Mangalica pig breeding

It is a very primitive race, lively and friendly, with strong maternal instincts.

Throughout the year the females live in large meadows, in huts of large groups under conditions in which their welfare is taken into account. They have ample space for nesting, in which special care is taken with newborn pigs. They have separate areas for food, drink, heating and resting. In addition, each Mangalica pig is assigned a unique number that will accompany them throughout their lives, thus ensuring their traceability and subsequently that of their products.  

In Hungary there is a National Association of Producers of Mangalica whose certification body (M.O.E.) is in charge of ensuring and certifying breeding and specimens of the Mangalica race.

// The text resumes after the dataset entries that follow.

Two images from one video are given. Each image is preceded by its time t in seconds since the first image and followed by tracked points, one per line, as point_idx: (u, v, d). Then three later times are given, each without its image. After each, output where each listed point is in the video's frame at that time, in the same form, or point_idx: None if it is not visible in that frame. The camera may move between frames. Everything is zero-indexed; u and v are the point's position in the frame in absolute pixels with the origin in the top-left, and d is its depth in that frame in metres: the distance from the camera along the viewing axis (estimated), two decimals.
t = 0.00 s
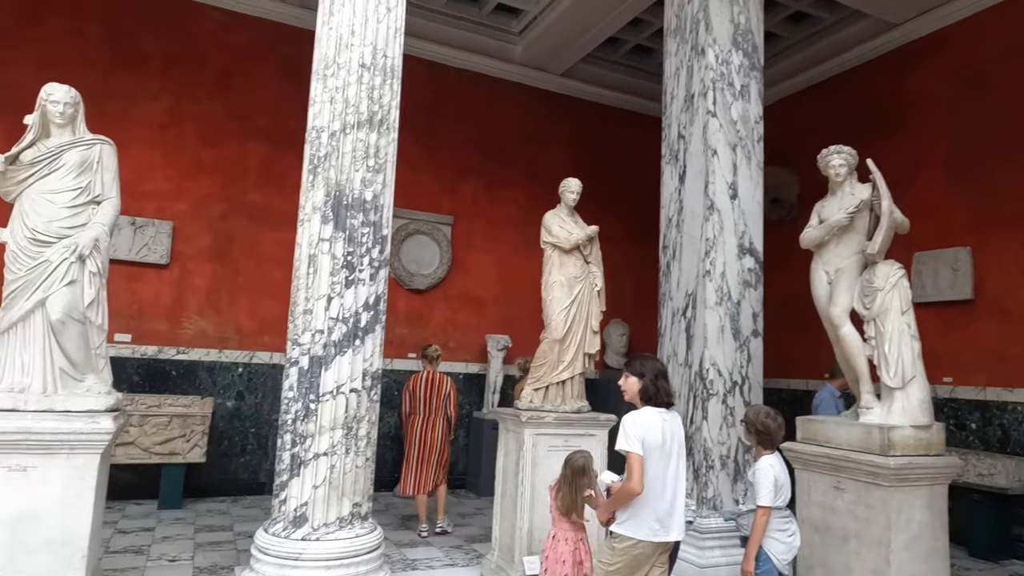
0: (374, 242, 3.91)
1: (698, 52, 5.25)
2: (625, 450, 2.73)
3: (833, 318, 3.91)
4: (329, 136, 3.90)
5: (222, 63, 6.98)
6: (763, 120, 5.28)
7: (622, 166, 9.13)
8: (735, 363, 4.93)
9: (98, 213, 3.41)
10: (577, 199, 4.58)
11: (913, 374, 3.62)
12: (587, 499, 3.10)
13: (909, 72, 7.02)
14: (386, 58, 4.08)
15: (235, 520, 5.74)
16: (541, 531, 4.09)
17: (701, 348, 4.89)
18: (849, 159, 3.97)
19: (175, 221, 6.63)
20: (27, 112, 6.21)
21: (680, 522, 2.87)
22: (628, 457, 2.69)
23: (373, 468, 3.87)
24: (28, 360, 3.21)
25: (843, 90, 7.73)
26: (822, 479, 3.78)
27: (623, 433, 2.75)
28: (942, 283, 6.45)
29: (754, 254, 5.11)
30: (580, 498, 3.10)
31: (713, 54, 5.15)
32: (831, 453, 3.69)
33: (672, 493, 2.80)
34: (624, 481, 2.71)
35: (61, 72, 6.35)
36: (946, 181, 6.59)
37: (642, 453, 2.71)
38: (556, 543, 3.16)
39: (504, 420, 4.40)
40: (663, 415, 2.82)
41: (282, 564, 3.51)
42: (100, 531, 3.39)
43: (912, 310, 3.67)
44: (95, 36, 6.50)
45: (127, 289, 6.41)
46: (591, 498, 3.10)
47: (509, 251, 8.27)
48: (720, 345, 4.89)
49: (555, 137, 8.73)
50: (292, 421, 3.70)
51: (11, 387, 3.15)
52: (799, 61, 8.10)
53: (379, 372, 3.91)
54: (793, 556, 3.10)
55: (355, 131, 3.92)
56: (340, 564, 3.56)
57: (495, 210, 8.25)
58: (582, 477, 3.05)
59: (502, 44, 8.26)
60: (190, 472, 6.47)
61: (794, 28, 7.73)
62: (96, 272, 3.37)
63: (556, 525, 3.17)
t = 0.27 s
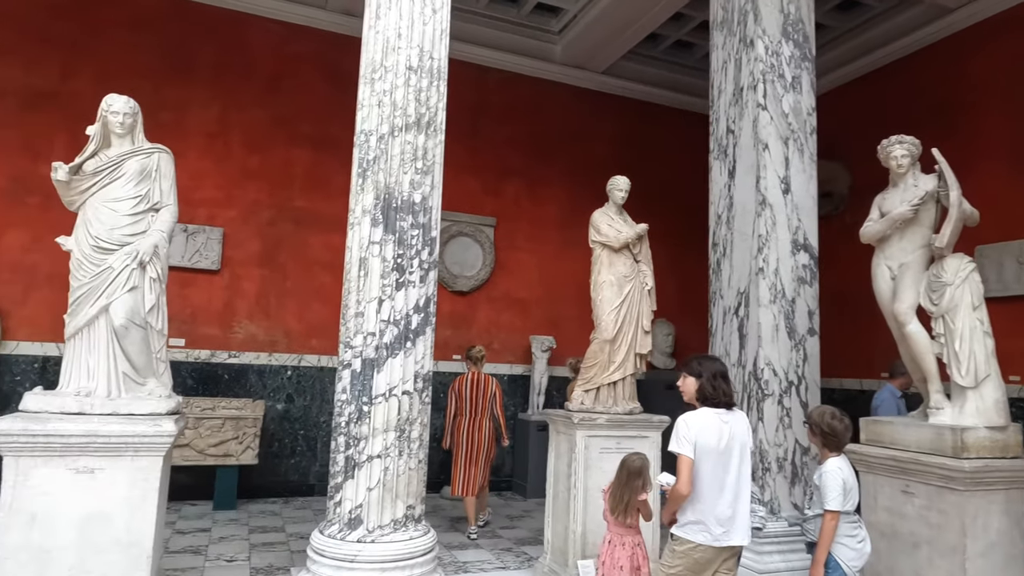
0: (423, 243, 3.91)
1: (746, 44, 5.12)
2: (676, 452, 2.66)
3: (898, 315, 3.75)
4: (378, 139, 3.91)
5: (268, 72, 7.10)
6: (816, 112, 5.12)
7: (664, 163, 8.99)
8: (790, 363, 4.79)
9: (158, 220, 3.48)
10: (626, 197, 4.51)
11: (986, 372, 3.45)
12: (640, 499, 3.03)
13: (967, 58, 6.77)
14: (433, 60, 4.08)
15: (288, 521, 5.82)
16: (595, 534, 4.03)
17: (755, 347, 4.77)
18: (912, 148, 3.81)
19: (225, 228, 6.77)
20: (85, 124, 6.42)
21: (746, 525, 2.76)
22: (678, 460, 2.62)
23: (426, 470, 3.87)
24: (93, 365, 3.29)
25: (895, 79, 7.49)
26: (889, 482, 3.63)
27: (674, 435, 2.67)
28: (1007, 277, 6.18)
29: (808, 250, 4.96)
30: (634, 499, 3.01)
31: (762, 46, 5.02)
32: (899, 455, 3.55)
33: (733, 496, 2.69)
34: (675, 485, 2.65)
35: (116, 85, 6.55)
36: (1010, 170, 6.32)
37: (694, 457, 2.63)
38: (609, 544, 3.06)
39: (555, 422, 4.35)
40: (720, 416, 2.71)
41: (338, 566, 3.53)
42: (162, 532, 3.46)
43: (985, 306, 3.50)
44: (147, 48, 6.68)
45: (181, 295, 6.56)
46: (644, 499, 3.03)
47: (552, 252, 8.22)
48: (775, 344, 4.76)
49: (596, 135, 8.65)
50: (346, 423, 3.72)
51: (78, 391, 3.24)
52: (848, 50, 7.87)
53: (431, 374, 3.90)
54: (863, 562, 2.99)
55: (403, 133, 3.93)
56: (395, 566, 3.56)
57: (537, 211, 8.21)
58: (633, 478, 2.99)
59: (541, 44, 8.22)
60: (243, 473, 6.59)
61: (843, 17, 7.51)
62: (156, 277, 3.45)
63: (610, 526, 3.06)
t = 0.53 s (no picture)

It is estimated that Olmos és Tóth Kft. invests between 200 and 400 thousand euros per year to develop the Mangalica breed and satisfy the growing demands of the market, both quantitatively and qualitatively, with a natural diet and maximum animal welfare.

Each female reproduces 1 to 2 times a year and each litter has between 4 and 8 piglets.

The lactation of the Mangalica females takes place during the first 4 weeks in the breeding program, later returning to pasture. The pigs are relocated in breeding rooms with the most up-to-date monitoring technologies. From here, two months later, they move to the fattening facilities, with lots of straw, where they will reach their final weight of 140-160 kg within a year. In spring and summer, feeding is complemented with grazing, and in winter with a mixture of cereals in which corn stands out, and you frequently see unique pictures of the Mangalica eating in the snow.

The end of the Mangalica lifecycle occurs at between 18 and 24 months of age, which is when it weighs around 150 kg. When the time comes to put an end to its life, in the period of transferring the pigs, they are given sufficient resting time and are cared for before arriving at the slaughterhouse in order to avoid stress. In addition, an animal that is stressed during slaughter would produce meat with open cells, which would mean that the meat would turn pale, soft and exudative.